King apparently briefly dressed for work on the railroads

If there is something to be outraged about regarding Selma it is perhaps the lack of nominations for performances. Oyelowo, particularly, stood out as Martin Luther King, a voice known throughout the world, a face plastered across any equality movement. He does not just portray the doctor, he becomes him. At points, it is hard to tell if archival sound and video are used as he is so convincing in the role. Supported by a powerful ensemble, both as friends of King and as obstacles to overcome, Selma excels in representing a community. A community consumed with rage and anger, which is felt in the audience. The silence broken only by the sound of a police baton striking flesh encourages an enraged response, much like the clergy that viewed the hostility towards the peaceful protesters in 1965. We are drawn in to feel the upset of the characters on screen.
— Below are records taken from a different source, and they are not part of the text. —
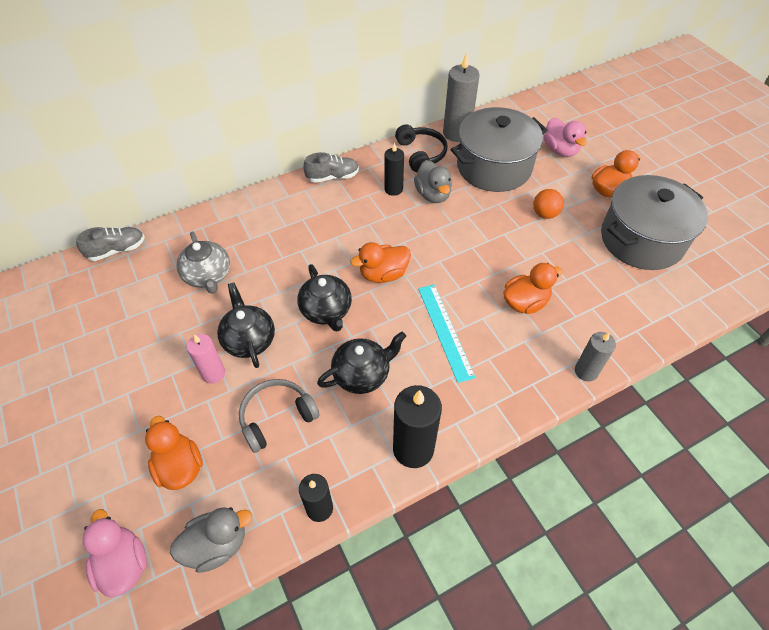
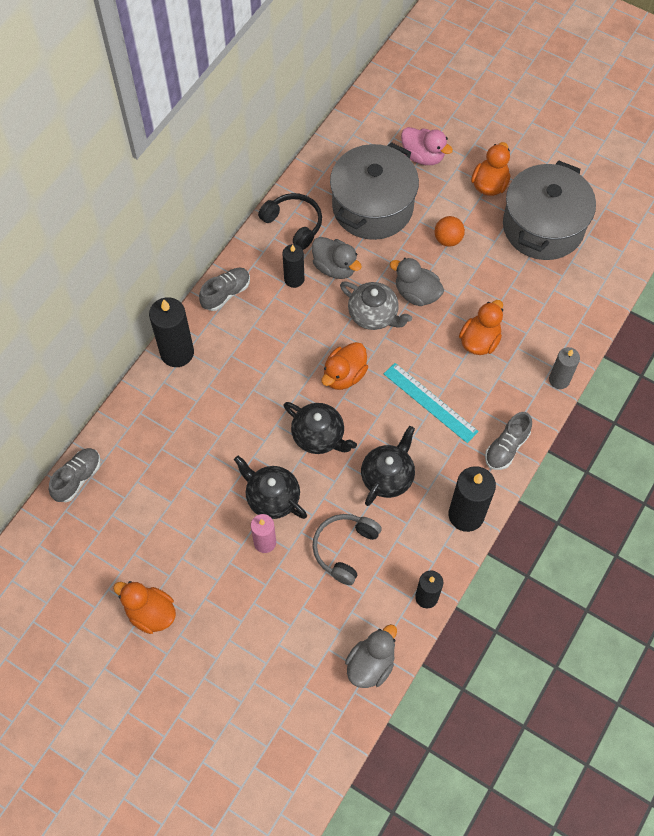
camera: 30 degrees left, 10 degrees up
(123, 564) = (313, 716): pink duck -> none
(180, 466) = (298, 628): orange duck -> orange duck (150, 613)
(208, 276) = (187, 458): grey teapot -> grey teapot (374, 315)
(263, 199) = (177, 353): none -> black candle
(456, 133) = (312, 181): grey candle -> none
(490, 241) = (416, 294): none -> grey duck
(494, 406) = (506, 447): none -> grey shoe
The importance of Selma today

Selma, as many successful biopics do, tells the story of a game changer. The marches portrayed pushed the president to take action, signing the voting act. Where it draws it strongest power, however, is in its continuing relevance in the United States today. Released in the year of numerous racial controversies (the Ferguson shooting, Tamir Rice's death, the chokehold that killed Eric Garner, the hashtags #icantbreathe and #blacklivesmatter), the film says, 'This is still important. We still fight these battles', a message captured brilliantly in Common and John Legend's 'Glory', a message which old white Oscar voters are offended by. Selma does more than tell a story, it holds up a mirror. Ava DuVernay has not only done justice to an important historical event, he has tapped into something topical and somewhat unnerving.

Selma is an important film. At times it moves a little slowly and drags around many scenes of King's personal life, but its set pieces are captivating, engaging, and upsetting.

Best Bit? The protesters sit, hands on their heads, knowing that the police will get violent. It is still, it is tense. It is powerful.